Work to complete =>
This exercise calls for the line with "Hide what they", the line with "The goal is never", and all lines between them in the material below, output exactly and with no other lines.

Given information =>
▼
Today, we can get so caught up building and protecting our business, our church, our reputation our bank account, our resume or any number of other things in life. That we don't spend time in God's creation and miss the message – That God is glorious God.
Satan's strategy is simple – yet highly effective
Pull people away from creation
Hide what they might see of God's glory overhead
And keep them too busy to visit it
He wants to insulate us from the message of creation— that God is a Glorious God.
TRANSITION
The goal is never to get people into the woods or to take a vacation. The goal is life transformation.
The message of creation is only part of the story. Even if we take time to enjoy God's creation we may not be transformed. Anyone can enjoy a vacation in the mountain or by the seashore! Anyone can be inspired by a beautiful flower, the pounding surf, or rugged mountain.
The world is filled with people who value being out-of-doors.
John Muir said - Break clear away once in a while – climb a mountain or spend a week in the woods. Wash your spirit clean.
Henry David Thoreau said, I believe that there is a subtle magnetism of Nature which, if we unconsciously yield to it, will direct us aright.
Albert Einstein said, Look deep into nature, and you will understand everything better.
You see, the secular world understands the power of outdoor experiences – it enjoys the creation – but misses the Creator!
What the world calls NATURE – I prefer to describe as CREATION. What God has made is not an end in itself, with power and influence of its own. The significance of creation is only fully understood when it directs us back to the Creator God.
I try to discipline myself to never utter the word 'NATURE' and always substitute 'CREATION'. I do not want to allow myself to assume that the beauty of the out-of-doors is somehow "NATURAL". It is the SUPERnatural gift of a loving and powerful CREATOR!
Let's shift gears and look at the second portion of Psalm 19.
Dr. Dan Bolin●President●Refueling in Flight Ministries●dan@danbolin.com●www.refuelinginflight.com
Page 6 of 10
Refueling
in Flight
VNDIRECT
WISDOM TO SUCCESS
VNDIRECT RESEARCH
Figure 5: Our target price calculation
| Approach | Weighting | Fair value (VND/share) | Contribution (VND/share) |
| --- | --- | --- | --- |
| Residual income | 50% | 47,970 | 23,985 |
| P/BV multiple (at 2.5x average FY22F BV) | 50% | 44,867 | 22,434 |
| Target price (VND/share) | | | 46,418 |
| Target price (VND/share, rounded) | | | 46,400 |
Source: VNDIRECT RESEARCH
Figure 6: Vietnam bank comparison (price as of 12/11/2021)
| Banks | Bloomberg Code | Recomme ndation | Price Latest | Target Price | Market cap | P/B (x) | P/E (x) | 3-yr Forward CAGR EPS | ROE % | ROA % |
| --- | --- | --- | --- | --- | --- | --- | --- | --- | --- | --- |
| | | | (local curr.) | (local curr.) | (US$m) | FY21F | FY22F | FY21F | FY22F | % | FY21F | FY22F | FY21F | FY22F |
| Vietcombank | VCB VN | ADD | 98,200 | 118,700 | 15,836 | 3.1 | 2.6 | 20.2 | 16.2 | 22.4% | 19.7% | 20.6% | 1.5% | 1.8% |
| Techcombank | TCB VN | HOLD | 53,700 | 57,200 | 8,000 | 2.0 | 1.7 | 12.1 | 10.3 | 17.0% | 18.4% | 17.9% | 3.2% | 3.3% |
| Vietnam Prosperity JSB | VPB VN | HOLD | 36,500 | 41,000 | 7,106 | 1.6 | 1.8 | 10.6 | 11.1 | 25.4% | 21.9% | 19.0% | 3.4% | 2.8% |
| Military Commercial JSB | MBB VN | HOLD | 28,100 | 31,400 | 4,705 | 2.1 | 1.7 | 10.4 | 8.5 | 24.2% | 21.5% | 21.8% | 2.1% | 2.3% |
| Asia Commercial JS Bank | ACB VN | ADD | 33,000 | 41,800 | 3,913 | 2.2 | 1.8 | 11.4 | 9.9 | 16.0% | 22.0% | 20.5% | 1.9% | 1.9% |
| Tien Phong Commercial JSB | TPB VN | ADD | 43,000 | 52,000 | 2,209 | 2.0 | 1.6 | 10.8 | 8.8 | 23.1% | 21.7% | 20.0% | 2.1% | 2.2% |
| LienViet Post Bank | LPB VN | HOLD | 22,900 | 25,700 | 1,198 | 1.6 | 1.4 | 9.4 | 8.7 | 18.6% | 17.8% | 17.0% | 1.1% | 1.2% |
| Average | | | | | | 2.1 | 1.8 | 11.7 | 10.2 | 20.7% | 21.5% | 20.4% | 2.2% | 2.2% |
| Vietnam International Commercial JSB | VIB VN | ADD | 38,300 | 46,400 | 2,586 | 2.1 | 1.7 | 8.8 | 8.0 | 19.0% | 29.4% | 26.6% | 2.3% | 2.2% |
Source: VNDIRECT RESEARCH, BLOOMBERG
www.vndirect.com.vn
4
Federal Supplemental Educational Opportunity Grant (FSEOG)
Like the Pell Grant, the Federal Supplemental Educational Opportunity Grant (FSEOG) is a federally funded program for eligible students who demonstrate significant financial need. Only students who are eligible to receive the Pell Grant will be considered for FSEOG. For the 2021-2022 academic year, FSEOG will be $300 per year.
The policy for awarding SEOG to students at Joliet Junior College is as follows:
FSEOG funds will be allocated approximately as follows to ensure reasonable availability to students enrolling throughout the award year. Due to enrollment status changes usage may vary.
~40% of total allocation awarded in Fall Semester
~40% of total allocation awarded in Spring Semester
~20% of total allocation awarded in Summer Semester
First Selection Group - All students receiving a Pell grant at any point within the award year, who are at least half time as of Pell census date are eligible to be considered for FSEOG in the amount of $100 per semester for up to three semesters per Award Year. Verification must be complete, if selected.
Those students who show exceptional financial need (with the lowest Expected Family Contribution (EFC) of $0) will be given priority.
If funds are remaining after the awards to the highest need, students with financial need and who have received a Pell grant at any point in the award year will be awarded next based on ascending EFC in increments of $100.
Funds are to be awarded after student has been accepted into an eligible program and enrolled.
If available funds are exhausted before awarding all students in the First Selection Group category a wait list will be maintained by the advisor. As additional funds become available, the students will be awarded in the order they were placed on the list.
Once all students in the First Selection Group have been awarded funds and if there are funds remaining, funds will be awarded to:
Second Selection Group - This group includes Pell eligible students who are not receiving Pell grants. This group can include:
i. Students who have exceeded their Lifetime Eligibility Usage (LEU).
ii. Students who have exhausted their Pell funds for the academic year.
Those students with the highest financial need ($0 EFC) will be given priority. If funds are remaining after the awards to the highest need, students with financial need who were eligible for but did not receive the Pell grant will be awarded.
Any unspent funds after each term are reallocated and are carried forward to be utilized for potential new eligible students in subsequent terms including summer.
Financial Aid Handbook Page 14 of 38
▲
Solution to the exercise =>
Hide what they might see of God's glory overhead
And keep them too busy to visit it
He wants to insulate us from the message of creation— that God is a Glorious God.
TRANSITION
The goal is never to get people into the woods or to take a vacation. The goal is life transformation.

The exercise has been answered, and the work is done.